Progress In Colorectal Cancer
I remember the days when the only treatment for colorectal cancer was 5-fluorouracil and leucovorin, and it was not that long ago. On average, a patient with stage IV disease had between 1-2 years survival.
Then, the “new” chemotherapeutic agents started appearing. Irinotecan was FDA approved in 2000; oxaliplatin in 2004, xeloda was approved in 2004 as well. The beauty of xeloda is that it is an oral fluoropirimidine, which means that it can substitute continuous infusion 5fu making patient's lives a lot easier.
Oxaliplatin and xeloda are now part of adjuvant regimens for Duke C colon cancer, which confers a 38% improvement in survival.
What has been really exciting is the increasing knowledge of the biology of colorectal cancer and the discovery that certain receptors and growth factors are overexpressed contributing to the cancer growth that could now be used as the therapeutic targets. The overexpression of the EGFR (epidermal growth factor receptor) lead to the development of monoclonal antibodies that inhibit the receptor down regulating tumor cell growth. Erbitux was FDA approved in 2004 and vectibix in 2006 for metastatic colorectal cancer.
It is also well known that in order for tumors to grow and metastasize need an increased vascular supply and in order to do so they over express VEGF (vascular endothelial growth factor).

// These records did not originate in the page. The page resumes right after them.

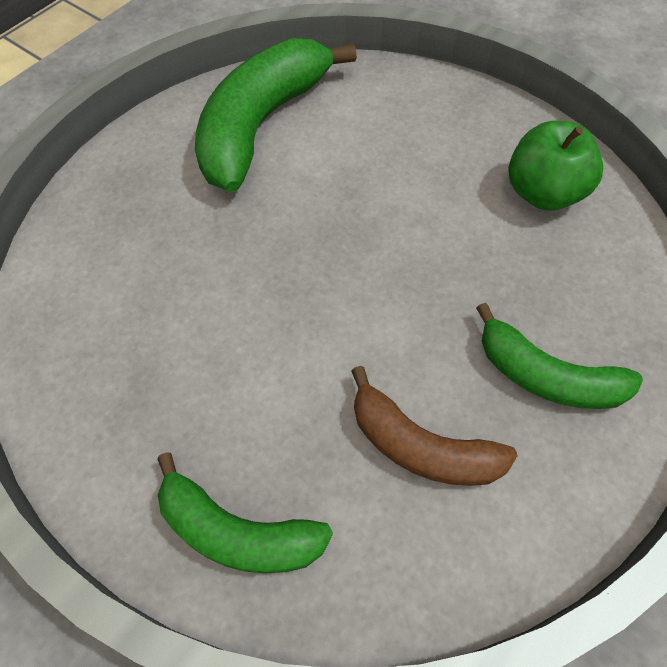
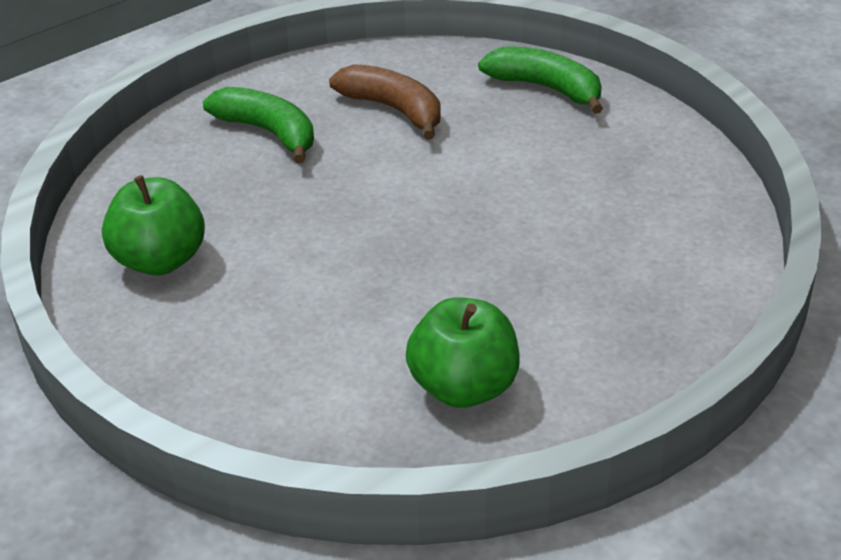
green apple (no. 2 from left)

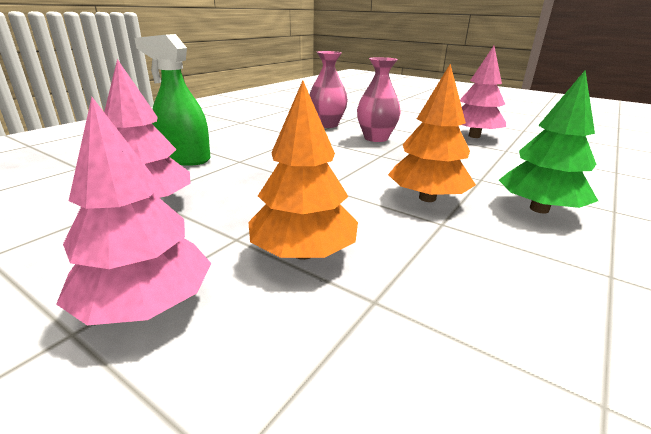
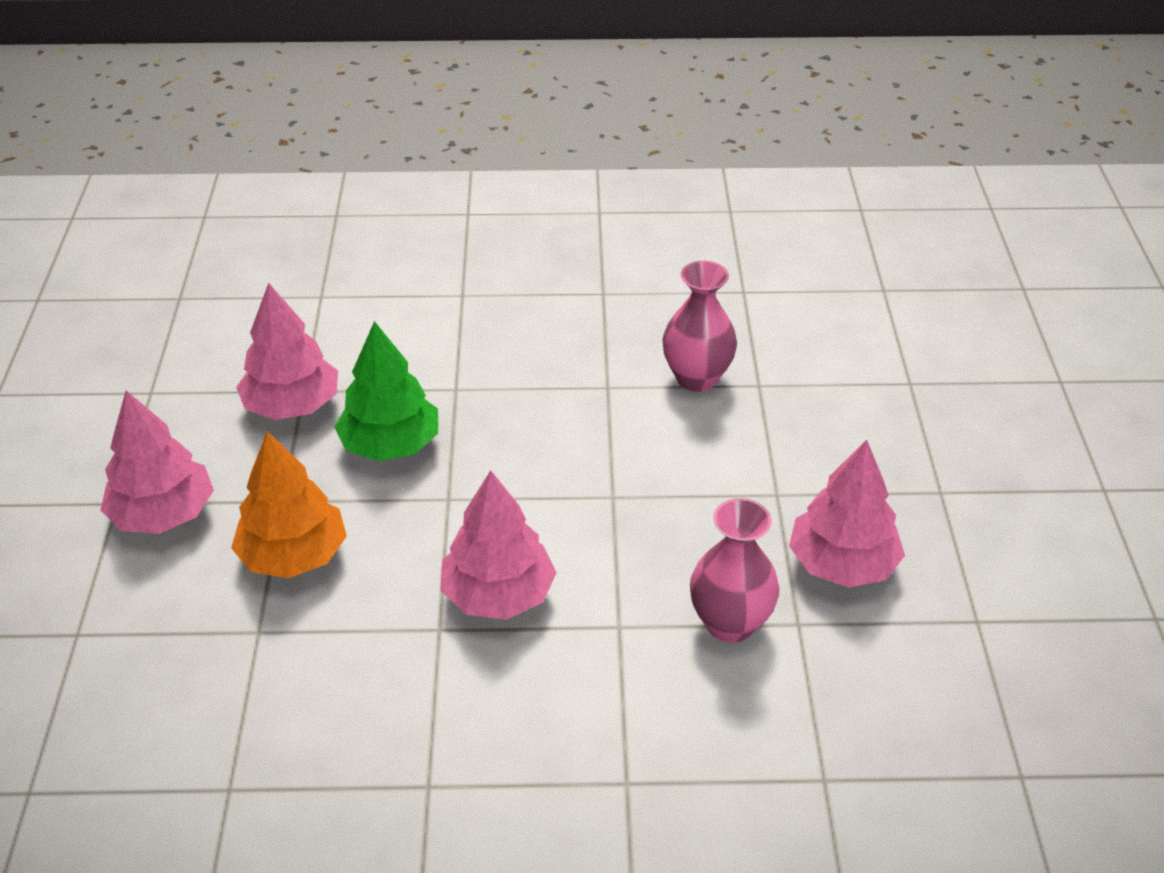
green spray cleaner
rosy flower vase (no. 2 from left)
rosy tree (no. 3 from left)
green tree

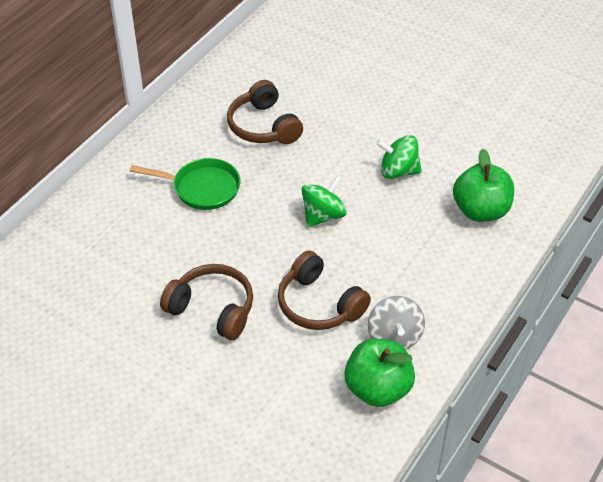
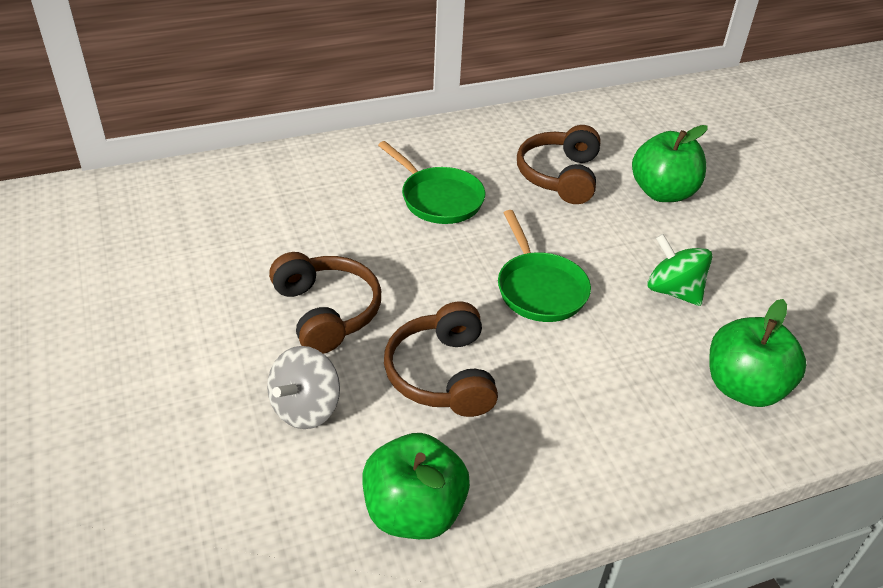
green frying pan (no. 2 from left)
gray spinning top
green apple (no. 2 from left)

VEGF has therefore become the target of new classes of agents called antiangiogenic therapies and avastin was FDA approved for stage IV colorectal cancer in 2004. Therefore, we are able to battle this disease with a variety of options including chemotherapy, monoclonal antibodies, and antiangiogenic treatments. This means that stage IV colorectal cancer patients live a lot longer than they used to and have the option of having therapeutic regimens that do not include chemotherapy agents avoiding nausea, vomiting and hair loss.
We still have a long way to go but we certainly have come a long way over the last 10 years.